Black English

Host intro: The Oakland, California, School Board has decided to treat Ebonics, or black English as a second language that teachers would have to recognize in their overall English curriculum. Commentator Pete du Pont of the National Center for Policy Analysis is speechless in any language.

Let me get this straight. The Oakland School Board's telling American children who grew up speaking English in America that they speak the equivalent of a foreign language.

Two hundred and fifty million people in this country, including immigrants from every corner of the world, speak something which, even by today's lazy standards, approaches standard English.

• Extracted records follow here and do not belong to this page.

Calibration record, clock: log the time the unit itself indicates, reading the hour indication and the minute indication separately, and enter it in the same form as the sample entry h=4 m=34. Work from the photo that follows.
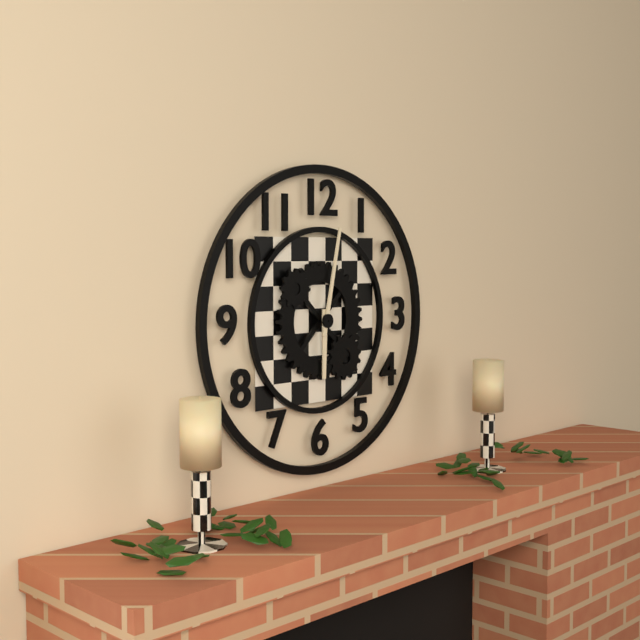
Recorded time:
h=6 m=2
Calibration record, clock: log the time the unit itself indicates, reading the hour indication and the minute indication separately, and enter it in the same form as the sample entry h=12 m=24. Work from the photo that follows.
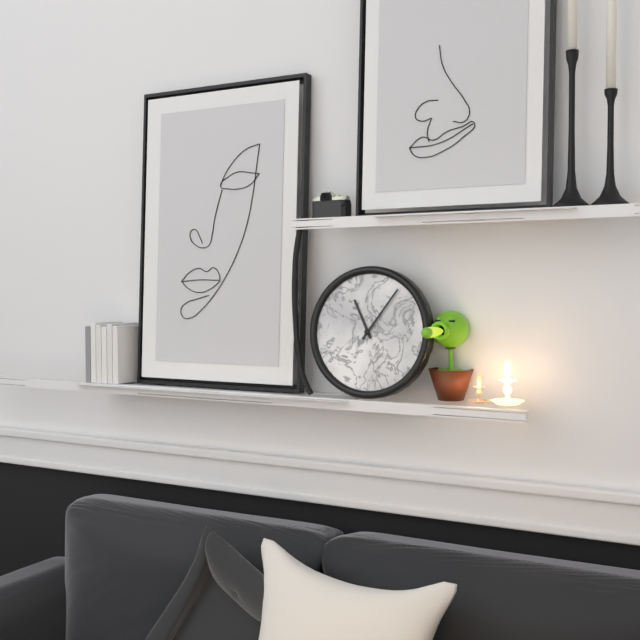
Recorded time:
h=11 m=6
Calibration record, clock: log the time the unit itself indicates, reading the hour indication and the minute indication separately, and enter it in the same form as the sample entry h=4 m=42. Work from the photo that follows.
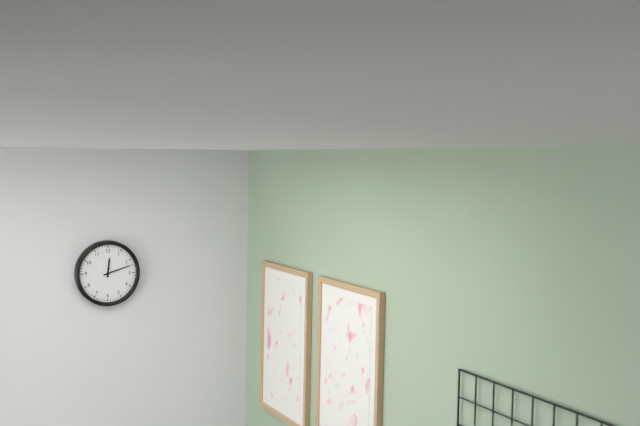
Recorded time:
h=12 m=12
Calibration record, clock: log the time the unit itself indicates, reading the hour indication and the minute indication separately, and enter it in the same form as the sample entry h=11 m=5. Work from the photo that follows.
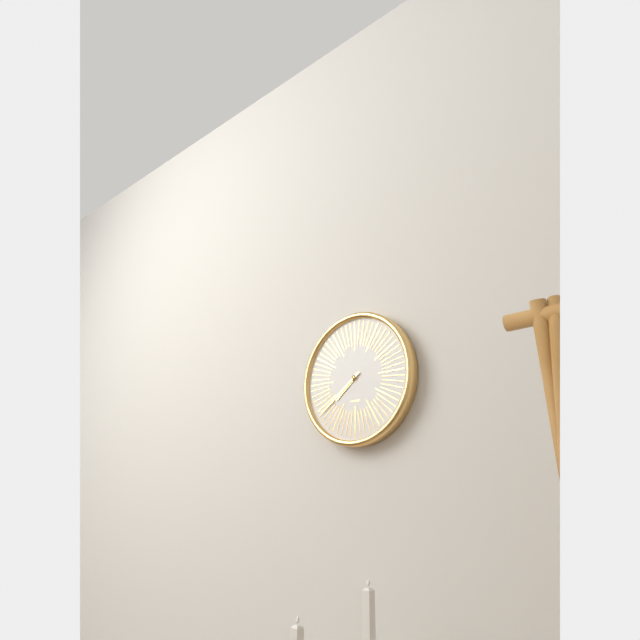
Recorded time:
h=7 m=39
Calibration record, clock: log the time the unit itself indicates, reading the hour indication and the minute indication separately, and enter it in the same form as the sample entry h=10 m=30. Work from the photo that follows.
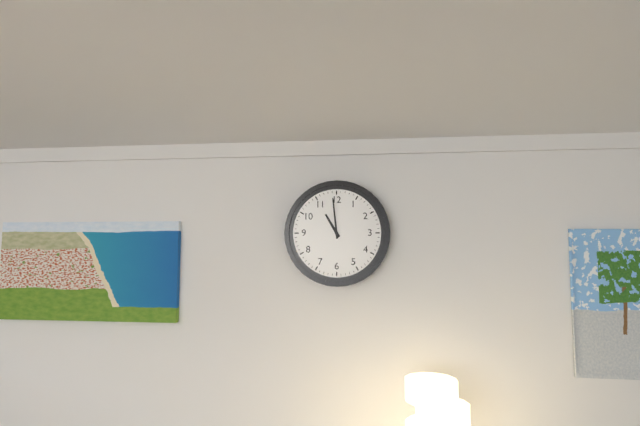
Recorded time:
h=10 m=59
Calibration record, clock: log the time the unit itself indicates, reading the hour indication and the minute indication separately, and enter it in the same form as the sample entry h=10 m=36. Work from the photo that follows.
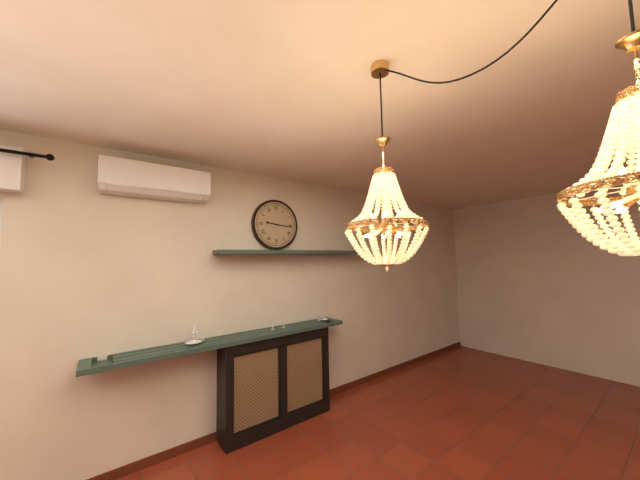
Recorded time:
h=9 m=16
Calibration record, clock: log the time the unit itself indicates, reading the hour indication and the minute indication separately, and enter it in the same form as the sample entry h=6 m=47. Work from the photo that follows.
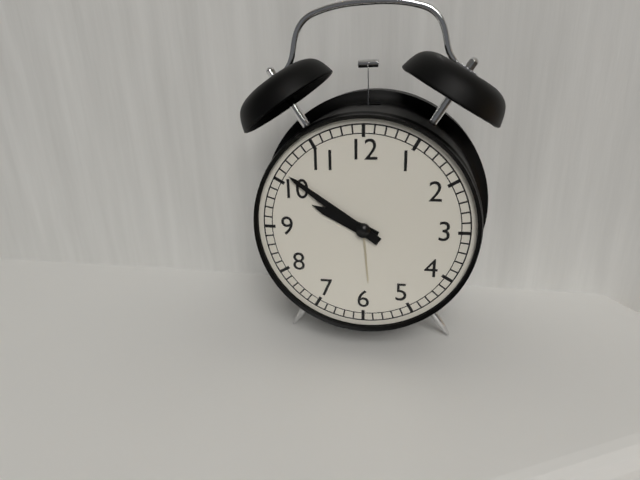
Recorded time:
h=9 m=51
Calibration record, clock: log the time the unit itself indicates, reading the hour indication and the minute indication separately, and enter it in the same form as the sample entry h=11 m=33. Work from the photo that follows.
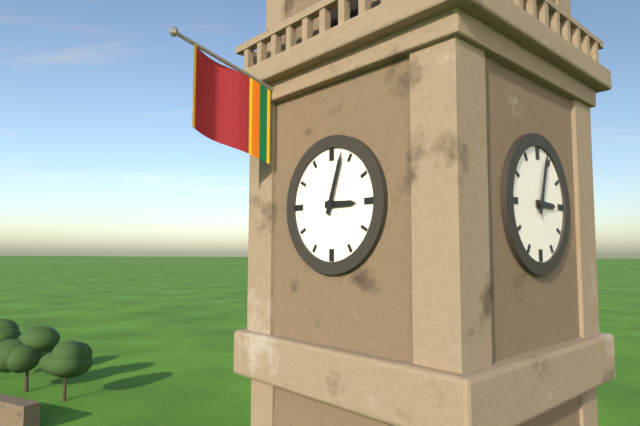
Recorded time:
h=3 m=3
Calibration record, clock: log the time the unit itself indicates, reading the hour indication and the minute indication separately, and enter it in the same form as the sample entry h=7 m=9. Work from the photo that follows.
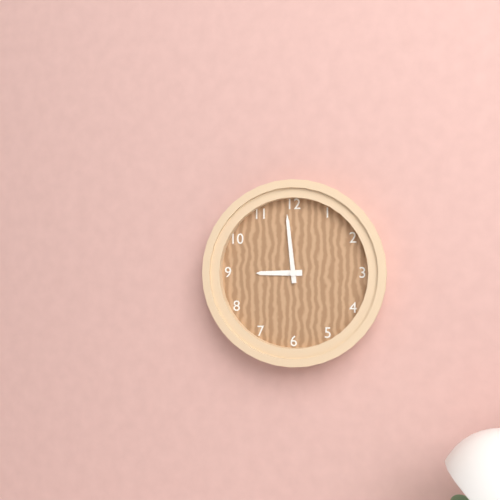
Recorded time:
h=8 m=59
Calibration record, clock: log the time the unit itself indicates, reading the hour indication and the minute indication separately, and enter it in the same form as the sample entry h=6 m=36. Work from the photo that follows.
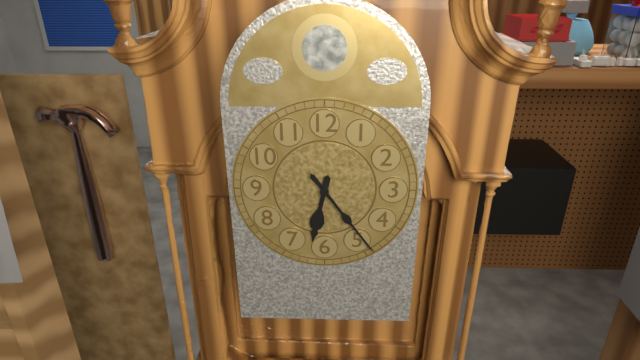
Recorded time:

Some of them had to start from scratch to learn English. They did it because it's the key that opens to door to acceptance and success.

What's most striking about the Oakland foolishness is the number and variety of black leaders who oppose it.

Conservative Thomas Sowell says so-called black English is nothing more than the surviving relic of a sub-standard dialect that 19th-century Englishmen would recognize. He believes morally intimidated whites who back the plan do more harm than the Ku Klux Klan.

Jesse Jackson, whom no one would ever label conservative, calls the legitimatization of black English an unacceptable surrender that teaches down to black children.

Black kids, especially poor and undereducated ones, have too many unavoidable roadblocks between themselves and success. Do we need to manufacture more?

Those are my ideas, and at the NCPA, we know ideas — expressed in standard English by all Americans — can change the world. I'm Pete du Pont, and I'll see you tomorrow.

Host outro: Tomorrow, Pete du Pont, a former Congressman himself, has some advice for the new Congress.